▶ Work task: Retype the entries, please, from their first line to the line containing "<td> <strong>Description</strong> </td>", exactly and only those lines, minus the pictures.

▶ Records for processing:
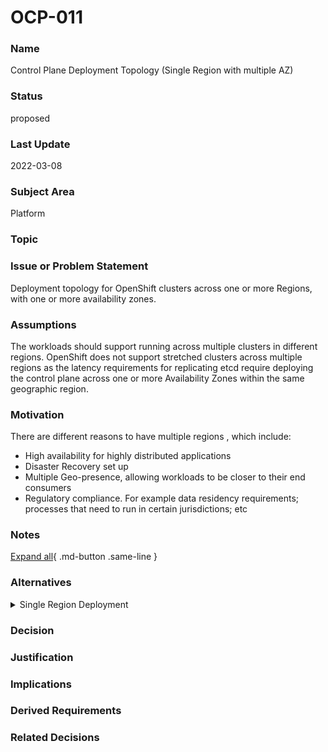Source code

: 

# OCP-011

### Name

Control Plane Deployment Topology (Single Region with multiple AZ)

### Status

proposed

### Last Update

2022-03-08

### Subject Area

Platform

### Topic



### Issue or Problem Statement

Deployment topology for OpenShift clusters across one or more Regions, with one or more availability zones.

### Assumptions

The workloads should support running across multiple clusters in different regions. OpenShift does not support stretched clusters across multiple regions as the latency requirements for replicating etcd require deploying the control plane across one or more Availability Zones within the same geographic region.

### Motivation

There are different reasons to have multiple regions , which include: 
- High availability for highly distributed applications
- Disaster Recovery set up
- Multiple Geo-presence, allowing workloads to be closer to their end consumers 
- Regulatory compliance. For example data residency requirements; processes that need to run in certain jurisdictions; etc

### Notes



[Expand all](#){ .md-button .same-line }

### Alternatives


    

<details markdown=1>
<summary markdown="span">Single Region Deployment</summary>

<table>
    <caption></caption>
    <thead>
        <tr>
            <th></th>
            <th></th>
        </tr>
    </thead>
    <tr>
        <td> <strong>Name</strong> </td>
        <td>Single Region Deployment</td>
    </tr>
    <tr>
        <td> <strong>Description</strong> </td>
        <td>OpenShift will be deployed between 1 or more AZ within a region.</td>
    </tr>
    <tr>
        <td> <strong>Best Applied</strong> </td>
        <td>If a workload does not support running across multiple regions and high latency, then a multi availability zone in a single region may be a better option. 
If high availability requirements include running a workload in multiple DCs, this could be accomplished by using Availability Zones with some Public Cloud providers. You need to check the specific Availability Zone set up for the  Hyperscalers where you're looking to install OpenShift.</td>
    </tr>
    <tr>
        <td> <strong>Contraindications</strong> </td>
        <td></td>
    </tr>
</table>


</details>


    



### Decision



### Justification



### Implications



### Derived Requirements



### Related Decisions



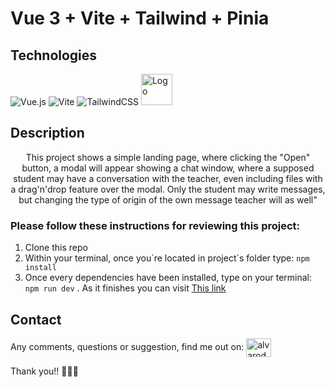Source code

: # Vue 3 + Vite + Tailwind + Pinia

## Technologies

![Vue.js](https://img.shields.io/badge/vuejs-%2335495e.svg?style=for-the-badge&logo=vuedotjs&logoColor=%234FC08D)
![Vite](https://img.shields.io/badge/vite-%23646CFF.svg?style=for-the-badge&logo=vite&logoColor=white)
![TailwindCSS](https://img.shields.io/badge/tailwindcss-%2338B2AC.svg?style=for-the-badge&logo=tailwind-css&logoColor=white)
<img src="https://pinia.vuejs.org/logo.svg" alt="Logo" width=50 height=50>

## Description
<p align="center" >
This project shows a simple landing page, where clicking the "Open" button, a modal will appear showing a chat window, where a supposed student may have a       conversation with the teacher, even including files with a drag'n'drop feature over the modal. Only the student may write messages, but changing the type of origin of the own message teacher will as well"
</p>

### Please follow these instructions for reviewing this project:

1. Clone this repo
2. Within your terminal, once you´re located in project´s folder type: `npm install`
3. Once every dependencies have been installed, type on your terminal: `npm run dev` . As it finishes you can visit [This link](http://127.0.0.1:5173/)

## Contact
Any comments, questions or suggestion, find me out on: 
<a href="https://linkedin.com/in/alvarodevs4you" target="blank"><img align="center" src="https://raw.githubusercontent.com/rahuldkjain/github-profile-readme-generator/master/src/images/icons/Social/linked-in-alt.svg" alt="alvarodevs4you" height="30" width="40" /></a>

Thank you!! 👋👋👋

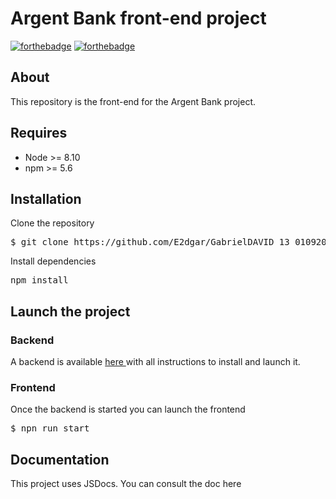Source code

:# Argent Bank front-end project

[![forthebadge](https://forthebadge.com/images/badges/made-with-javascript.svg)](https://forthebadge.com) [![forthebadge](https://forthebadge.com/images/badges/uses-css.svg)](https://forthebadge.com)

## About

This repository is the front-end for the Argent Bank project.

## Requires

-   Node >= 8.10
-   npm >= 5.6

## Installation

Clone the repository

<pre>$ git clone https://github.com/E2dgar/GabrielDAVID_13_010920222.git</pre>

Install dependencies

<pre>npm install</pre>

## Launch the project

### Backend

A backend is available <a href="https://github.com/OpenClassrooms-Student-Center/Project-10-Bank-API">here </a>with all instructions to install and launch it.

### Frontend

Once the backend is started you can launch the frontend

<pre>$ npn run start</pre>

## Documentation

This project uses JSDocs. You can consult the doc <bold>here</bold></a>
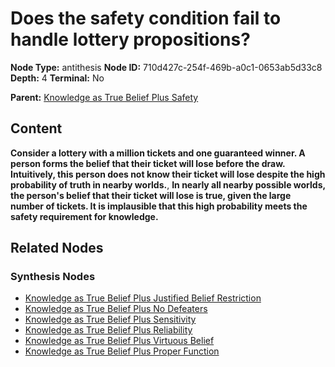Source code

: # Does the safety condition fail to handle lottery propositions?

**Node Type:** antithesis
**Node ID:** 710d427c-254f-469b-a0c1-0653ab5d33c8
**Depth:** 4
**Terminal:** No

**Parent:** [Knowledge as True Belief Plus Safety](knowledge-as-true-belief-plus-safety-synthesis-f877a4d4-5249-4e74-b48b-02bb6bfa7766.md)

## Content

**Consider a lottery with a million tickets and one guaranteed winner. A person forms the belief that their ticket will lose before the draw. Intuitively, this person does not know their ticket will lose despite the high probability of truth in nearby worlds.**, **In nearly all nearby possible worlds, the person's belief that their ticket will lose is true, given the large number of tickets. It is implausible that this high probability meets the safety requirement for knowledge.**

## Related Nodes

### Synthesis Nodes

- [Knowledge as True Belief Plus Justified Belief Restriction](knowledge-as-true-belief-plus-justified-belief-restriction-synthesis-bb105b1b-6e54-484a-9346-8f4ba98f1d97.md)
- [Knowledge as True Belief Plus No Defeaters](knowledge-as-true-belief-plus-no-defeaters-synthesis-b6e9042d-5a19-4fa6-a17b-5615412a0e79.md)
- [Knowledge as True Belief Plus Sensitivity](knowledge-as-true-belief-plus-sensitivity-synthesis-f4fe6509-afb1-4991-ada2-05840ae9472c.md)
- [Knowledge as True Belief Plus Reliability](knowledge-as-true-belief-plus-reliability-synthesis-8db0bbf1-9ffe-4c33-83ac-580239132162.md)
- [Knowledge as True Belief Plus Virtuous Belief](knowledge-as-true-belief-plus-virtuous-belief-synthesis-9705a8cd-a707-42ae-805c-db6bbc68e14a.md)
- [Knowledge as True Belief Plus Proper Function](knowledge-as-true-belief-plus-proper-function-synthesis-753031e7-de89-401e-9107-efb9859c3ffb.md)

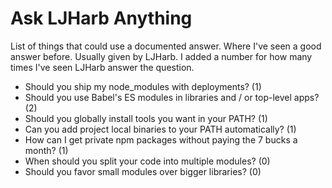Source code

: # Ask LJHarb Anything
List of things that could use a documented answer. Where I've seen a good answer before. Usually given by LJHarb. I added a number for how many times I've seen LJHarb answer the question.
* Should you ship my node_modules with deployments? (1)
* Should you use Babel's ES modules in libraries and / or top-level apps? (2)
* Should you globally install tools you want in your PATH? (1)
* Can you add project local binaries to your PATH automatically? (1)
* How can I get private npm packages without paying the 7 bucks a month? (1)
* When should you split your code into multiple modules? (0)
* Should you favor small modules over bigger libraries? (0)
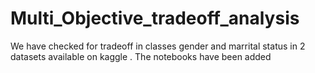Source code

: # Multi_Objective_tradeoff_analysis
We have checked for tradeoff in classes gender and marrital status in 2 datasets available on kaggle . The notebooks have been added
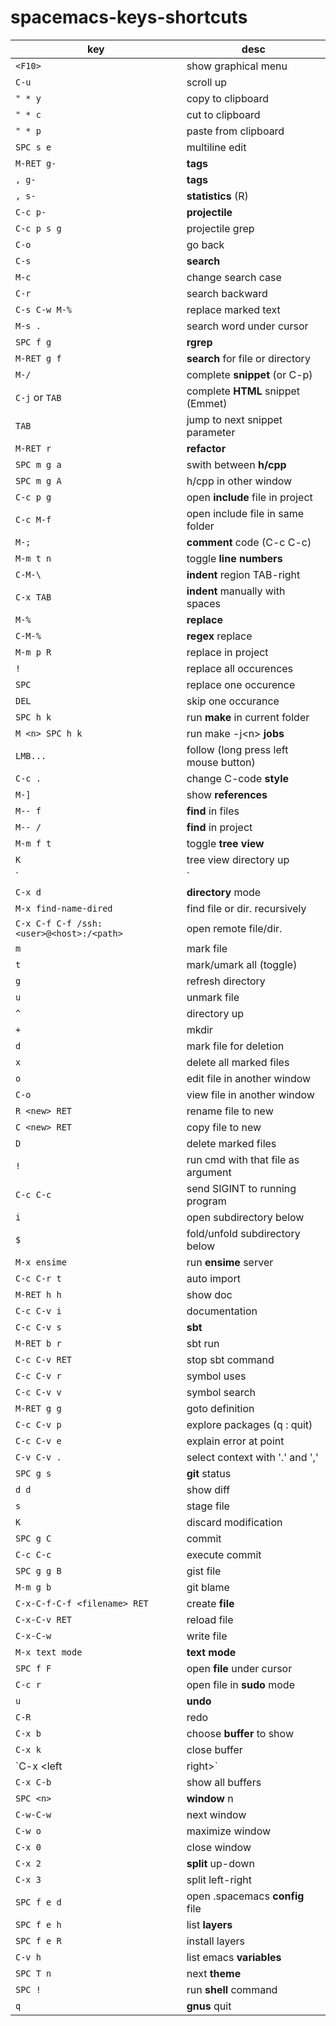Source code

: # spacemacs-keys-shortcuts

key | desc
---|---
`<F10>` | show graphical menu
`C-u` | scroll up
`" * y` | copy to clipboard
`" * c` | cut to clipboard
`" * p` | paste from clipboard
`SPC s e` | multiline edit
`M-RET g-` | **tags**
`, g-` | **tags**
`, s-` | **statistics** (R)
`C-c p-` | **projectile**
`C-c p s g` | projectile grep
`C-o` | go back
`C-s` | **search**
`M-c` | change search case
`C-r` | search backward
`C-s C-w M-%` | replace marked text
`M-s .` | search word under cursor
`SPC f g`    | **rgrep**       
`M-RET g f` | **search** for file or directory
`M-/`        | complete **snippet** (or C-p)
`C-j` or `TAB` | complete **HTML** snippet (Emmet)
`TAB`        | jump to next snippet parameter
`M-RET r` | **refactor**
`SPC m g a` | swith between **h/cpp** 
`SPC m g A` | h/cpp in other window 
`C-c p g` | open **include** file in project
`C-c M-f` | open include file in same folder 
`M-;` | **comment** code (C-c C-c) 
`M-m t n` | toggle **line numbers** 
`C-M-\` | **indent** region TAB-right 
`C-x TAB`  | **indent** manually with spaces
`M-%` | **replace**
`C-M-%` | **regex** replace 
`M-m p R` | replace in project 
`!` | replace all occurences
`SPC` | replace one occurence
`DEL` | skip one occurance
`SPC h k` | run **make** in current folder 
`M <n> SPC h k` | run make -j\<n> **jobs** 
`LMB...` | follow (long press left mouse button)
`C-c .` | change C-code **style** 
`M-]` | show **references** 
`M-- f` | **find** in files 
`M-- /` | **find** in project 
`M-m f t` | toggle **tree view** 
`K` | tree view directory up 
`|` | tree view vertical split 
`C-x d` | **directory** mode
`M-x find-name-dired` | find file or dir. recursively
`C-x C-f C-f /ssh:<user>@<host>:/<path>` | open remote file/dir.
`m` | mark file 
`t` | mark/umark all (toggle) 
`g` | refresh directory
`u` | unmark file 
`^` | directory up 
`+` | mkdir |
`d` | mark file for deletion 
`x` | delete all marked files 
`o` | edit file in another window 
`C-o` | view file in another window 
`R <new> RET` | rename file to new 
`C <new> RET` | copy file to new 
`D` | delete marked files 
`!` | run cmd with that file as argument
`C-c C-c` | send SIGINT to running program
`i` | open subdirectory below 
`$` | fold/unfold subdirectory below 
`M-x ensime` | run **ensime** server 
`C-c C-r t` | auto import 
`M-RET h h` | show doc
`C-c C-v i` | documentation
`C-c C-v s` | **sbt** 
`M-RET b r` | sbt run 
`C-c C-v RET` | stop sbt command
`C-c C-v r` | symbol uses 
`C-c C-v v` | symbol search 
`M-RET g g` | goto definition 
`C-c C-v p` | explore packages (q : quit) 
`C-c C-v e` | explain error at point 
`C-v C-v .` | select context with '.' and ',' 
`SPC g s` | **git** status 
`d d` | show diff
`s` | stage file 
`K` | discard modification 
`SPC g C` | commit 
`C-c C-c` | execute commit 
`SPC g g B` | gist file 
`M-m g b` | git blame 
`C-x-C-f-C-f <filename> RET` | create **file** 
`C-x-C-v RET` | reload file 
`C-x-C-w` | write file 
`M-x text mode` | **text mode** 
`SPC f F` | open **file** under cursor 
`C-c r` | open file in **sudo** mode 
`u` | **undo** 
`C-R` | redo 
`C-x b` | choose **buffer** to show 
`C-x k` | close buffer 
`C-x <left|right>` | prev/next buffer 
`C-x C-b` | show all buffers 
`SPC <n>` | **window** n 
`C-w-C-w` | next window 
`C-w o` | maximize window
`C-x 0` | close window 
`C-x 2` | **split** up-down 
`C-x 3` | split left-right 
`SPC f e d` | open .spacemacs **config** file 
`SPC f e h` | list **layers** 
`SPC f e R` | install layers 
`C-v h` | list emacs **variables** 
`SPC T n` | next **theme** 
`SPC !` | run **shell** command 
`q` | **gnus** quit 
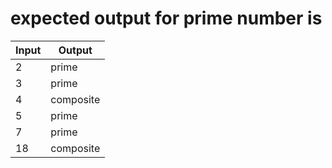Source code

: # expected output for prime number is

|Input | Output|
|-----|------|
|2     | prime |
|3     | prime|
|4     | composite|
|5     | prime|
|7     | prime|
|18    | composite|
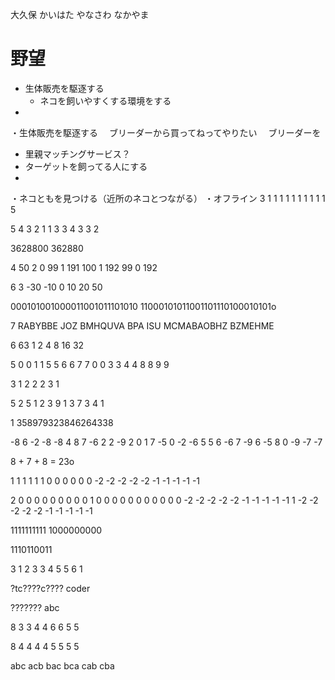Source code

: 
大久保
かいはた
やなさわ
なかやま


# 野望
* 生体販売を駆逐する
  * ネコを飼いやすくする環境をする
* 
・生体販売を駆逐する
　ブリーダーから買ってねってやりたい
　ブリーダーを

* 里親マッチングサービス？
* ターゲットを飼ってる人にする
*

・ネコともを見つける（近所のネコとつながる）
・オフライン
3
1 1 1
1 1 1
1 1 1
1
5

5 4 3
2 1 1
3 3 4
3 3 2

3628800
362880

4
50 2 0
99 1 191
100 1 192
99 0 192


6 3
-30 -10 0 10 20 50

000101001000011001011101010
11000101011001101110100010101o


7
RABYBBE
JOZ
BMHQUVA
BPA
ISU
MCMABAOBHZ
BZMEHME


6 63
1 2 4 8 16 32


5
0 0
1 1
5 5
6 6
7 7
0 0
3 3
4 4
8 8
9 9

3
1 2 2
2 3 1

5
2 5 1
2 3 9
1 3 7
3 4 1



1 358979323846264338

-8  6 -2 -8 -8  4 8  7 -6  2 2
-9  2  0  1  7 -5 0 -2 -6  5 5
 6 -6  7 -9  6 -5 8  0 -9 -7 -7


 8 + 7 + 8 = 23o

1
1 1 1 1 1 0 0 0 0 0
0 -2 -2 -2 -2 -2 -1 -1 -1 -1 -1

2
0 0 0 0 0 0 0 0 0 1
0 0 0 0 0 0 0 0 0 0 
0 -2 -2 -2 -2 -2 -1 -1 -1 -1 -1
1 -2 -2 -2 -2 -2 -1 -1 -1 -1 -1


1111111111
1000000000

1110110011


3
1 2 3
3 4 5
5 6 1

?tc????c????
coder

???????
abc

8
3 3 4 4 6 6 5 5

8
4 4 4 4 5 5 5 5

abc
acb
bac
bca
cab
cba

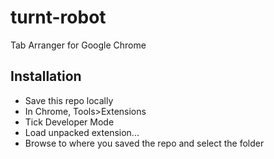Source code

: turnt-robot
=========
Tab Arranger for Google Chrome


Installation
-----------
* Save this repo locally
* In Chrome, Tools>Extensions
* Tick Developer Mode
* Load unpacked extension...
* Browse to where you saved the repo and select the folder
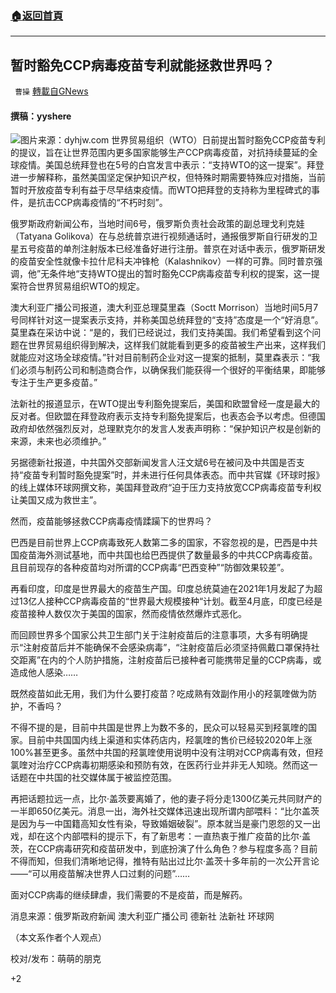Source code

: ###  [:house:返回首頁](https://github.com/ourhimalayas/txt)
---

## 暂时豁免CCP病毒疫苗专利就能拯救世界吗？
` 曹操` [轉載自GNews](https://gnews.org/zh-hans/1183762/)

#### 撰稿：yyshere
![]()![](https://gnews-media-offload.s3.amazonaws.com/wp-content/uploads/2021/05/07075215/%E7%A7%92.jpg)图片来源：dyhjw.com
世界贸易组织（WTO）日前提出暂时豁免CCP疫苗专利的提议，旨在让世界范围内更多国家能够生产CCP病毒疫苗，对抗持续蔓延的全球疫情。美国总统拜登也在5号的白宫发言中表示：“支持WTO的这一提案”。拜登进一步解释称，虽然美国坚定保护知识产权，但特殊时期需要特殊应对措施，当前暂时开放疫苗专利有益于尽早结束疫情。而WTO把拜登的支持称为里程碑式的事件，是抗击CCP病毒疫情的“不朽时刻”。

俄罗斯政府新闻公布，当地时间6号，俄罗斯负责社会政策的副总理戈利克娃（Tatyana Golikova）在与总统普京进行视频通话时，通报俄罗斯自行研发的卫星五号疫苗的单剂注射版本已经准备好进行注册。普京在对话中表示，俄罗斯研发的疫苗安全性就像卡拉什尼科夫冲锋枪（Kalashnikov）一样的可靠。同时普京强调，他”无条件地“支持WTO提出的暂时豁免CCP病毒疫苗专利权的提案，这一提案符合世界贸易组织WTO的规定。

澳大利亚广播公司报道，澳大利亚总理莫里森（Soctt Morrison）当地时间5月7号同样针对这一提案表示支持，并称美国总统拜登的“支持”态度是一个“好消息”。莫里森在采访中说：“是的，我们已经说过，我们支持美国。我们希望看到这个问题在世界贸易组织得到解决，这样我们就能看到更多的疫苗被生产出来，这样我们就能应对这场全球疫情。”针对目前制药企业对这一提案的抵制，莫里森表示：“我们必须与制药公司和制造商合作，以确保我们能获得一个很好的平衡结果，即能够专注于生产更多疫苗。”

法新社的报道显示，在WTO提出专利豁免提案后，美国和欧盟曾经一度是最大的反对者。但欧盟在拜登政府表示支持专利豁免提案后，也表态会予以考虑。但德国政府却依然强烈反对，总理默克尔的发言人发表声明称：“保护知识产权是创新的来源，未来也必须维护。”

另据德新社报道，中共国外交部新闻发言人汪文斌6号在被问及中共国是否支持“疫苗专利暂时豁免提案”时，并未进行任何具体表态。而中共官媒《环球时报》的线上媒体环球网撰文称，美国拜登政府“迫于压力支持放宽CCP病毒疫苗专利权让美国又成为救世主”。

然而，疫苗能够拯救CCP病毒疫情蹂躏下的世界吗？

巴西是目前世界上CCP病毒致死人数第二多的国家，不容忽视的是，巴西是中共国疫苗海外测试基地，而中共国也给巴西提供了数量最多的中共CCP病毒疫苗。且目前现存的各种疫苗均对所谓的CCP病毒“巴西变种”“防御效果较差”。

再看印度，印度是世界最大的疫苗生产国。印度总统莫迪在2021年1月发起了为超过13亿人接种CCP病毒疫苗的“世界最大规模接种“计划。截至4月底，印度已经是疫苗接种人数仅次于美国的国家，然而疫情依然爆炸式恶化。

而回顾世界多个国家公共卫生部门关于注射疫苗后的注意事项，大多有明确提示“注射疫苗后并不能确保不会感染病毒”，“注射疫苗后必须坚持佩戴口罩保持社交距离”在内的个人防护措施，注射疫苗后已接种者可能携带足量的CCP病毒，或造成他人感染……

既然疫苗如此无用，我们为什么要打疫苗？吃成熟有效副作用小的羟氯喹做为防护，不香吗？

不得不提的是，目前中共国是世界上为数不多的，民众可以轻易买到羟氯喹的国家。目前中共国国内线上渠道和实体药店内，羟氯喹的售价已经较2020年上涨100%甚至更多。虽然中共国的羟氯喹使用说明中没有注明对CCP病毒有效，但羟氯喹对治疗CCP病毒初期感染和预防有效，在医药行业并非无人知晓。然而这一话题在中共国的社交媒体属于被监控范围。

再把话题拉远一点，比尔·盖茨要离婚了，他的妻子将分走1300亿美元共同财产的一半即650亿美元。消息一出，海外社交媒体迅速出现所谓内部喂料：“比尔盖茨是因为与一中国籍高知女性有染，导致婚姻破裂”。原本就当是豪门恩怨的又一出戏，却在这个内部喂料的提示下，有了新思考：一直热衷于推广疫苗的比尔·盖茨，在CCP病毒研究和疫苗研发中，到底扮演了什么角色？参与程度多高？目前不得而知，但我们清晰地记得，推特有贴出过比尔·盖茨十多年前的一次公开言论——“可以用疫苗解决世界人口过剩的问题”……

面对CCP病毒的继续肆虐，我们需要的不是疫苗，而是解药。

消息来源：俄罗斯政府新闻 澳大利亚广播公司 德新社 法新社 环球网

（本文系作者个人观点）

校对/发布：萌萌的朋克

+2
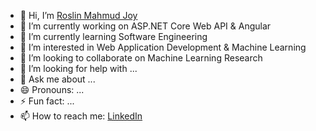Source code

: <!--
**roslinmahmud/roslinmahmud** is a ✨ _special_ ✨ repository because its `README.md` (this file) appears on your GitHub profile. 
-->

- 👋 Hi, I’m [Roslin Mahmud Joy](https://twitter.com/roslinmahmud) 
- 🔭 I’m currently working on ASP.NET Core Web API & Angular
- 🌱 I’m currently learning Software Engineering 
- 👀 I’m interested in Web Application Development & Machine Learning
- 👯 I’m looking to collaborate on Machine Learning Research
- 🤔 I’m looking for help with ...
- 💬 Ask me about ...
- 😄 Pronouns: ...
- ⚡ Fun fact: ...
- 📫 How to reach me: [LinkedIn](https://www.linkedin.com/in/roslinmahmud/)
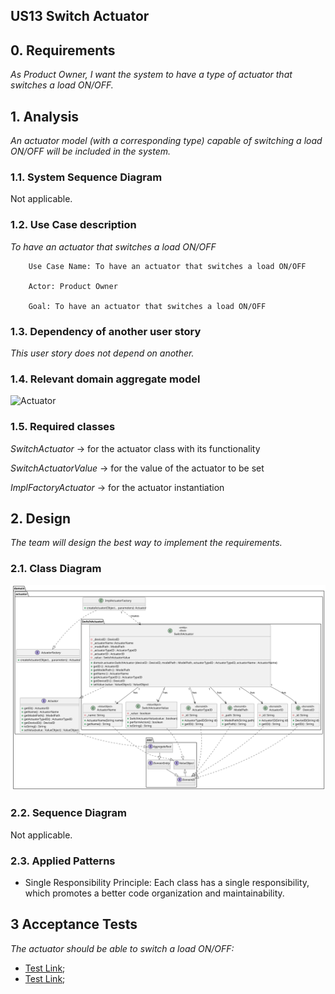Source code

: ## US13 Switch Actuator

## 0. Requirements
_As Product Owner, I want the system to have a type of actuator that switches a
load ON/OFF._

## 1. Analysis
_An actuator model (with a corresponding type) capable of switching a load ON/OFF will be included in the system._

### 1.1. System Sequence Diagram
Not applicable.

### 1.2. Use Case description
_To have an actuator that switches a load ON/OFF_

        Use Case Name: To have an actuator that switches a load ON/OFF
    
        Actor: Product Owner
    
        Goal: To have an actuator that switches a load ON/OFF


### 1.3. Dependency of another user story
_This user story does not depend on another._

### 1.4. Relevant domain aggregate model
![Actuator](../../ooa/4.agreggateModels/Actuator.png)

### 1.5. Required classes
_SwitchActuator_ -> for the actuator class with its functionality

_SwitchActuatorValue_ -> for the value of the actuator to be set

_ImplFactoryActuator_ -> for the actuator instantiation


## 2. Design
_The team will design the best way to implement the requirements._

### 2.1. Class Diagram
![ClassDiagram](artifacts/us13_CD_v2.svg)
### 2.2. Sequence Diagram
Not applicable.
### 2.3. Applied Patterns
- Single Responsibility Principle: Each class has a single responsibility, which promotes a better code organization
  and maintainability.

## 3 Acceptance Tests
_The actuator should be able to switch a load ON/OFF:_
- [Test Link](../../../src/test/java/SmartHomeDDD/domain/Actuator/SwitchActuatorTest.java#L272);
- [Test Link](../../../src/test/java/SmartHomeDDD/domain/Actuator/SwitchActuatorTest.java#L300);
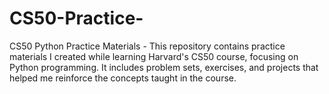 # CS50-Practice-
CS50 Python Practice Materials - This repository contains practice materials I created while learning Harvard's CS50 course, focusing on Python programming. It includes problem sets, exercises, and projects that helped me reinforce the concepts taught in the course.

▶ Response area:
Source code

: 

# OCP-011

### Name

Control Plane Deployment Topology (Single Region with multiple AZ)

### Status

proposed

### Last Update

2022-03-08

### Subject Area

Platform

### Topic



### Issue or Problem Statement

Deployment topology for OpenShift clusters across one or more Regions, with one or more availability zones.

### Assumptions

The workloads should support running across multiple clusters in different regions. OpenShift does not support stretched clusters across multiple regions as the latency requirements for replicating etcd require deploying the control plane across one or more Availability Zones within the same geographic region.

### Motivation

There are different reasons to have multiple regions , which include: 
- High availability for highly distributed applications
- Disaster Recovery set up
- Multiple Geo-presence, allowing workloads to be closer to their end consumers 
- Regulatory compliance. For example data residency requirements; processes that need to run in certain jurisdictions; etc

### Notes



[Expand all](#){ .md-button .same-line }

### Alternatives


    

<details markdown=1>
<summary markdown="span">Single Region Deployment</summary>

<table>
    <caption></caption>
    <thead>
        <tr>
            <th></th>
            <th></th>
        </tr>
    </thead>
    <tr>
        <td> <strong>Name</strong> </td>
        <td>Single Region Deployment</td>
    </tr>
    <tr>
        <td> <strong>Description</strong> </td>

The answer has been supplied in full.